Inherent to a prepost study design, we cannot rule out the possibility that other unmeasured factors, Hawthorne effects, or personnel or practice changes that occurred during the study period may have contributed to the observed results. As with any quality improvement bundle, it is difficult to determine which components of the pathway drove the outcomes. We had an overall high survey response rate, although the response rate was higher in the pre-ERAS group than in the ERAS group, likely because of the ability to make more attempts at contact when summer research students were present. More patients in the pre-ERAS group had a previous CD than in the ERAS group, and although this difference did not reach statistical significance, this may have contributed to differences in postoperative pain. Infection and readmission rates were low in both groups, and this study was underpowered to detect potential differences between groups in these relatively rare outcomes. We did not record the training level of the primary surgeon as all CDs at our facility are performed by residents under the direct supervision of attending obstetricians and all were trained on the ERAS protocol. As techniques of procedures were relatively standard regardless of which level of resident performed the surgery with the attending, we did not believe this would affect opioid use postoperatively, the primary outcome.
Conclusions
The introduction of an ERAS pathway for all CDs was associated with decreased opioid use both inpatient and after discharge with no associated change in pain scores or patient satisfaction in a diverse population.
Footnotes
The authors report no conflict of interest.
Patient consent is not required because no personal information or details are included.
This work was presented in abstract form at the 41st annual meeting of the Society for Maternal-Fetal Medicine, January 25–30, 2021.
Cite this article as: Grasch JL, Rojas JC, Sharifi M, et al.

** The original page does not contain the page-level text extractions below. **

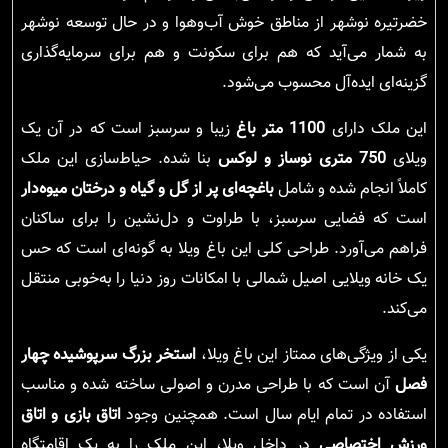
خضرتیره نوشهر از مناطق خوش آب‌وهوا و در حال توسعه نوشهر
به شمار می‌آید که هم برای سکونت و هم برای سرمایه‌گذاری
گزینه‌ای ایده‌آل محسوب می‌شود.
این ملک دارای
1100 متر باغ
زیبا و سرسبز است که در آن یک
ویلای
750 متری نوساز و لوکس
بنا شده. حیاط‌سازی این ملک
کاملاً انجام شده و شامل
باغچه‌ای پر از گل و گیاه و درختان میوه‌دار
است که فضایی سرسبز، با طراوت و دل‌نشین را برای ساکنان
فراهم می‌آورد. طراحی کلی این باغ ویلا به گونه‌ای است که حس
یک خانه ویلایی اصیل شمالی با امکانات روز دنیا را به‌خوبی منتقل
می‌کند.
یکی از ویژگی‌های ممتاز این باغ ویلا،
استخر بزرگ سرپوشیده چهار
فصل
آن است که با طراحی مدرن و اصولی ساخته شده و مناسب
استفاده در تمام ایام سال است. همچنین وجود
اتاق بازی و اتاق
ورزش اختصاصی
در داخل ویلا، این ملک را به یک اقامتگاه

Impact of Enhanced Recovery After Surgery pathway for cesarean delivery on postoperative pain. Am J Obstet Gynecol Glob Rep 2023;3:100169.
Appendix
| Survey responders (n=94) | Survey non-responders (n=33) | P-value | |
|---|---|---|---|
| Maternal age at delivery (y) | 28.9 ± 6.0 | 28.6 ± 6.7 | 0.80 |
| BMI (kg/m2) | 34.4 ± 7.0 | 35.0 ± 5.3 | 0.70 |
| Race/ethnicity | 0.87 | ||
| White | 8 (8.5) | 4 (12.1) | |
| Black | 56 (59.6) | 17 (51.5) | |
| Hispanic | 26 (27.7) | 11 (33.3) | |
| Other | 4 (4.2) | 1 (3.1) | |
| Primary language | 0.11 | ||
| English | 73 (77.7) | 20 (60.6) | |
| Spanish | 17 (18.1) | 9 (27.3) | |
| Other | 4 (4.3) | 4 (12.1) | |
| Gestational age at delivery (wk) | 38.0 ± 2.2 | 38.2 ± 1.9 | 0.80 |
| Nulliparous | 40 (42.6) | 7 (21.1) | 0.03 |
| Primary CD | 53 (56.4) | 11 (33.3) | 0.03 |
| Trial of labor | 55 (58.5) | 12 (36.4) | 0.03 |
| MME use | |||
| 0-24h postpartum | 16.7 ± 15.0 | 8.5 ± 11.2 | <0.01 |
| 24-48h postpartum | 21.3 ± 16.5 | 13.0 ± 12.4 | 0.01 |
CD, cesarean delivery. BMI, body mass index
Data are mean ± SD or n (%).
P-values obtained from Fishers’ exact test for categorical variables and Chi-square test or independent t-test for continuous variables.